The required result is the number of lines below that hold the word "class", stated without anything else.

◆ ◆ ◆ ◆ ◆

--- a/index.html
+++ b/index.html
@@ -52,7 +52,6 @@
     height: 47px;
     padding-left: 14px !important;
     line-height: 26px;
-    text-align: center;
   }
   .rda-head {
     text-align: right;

◆ ◆ ◆ ◆ ◆

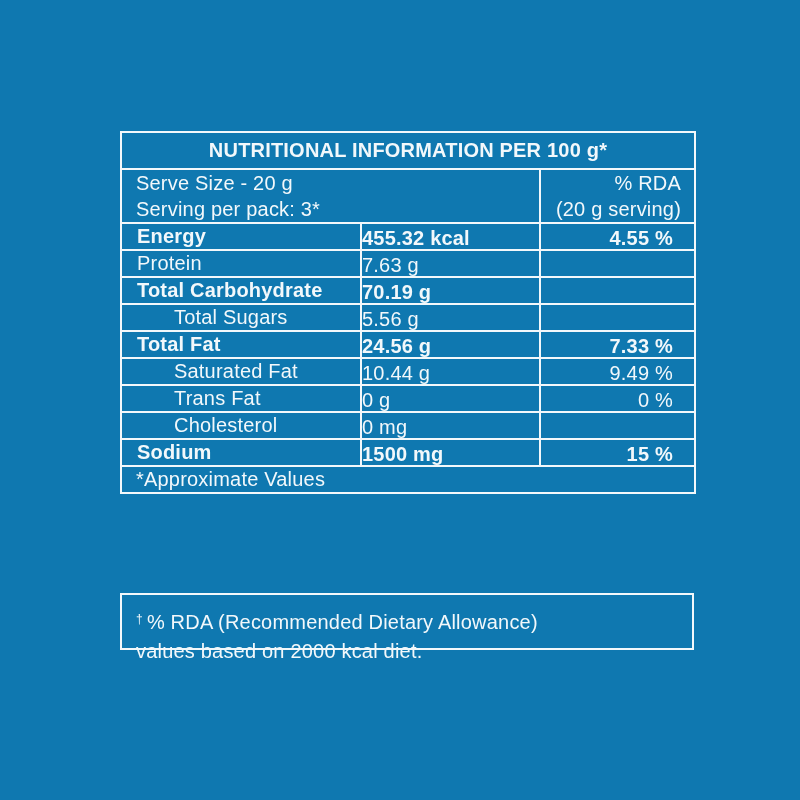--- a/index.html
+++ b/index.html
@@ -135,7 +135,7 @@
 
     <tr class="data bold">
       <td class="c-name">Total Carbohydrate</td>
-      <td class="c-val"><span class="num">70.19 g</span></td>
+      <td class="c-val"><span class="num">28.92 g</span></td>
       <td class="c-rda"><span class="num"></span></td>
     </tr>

◆ ◆ ◆ ◆ ◆

§ **TASK OUTPUT**
5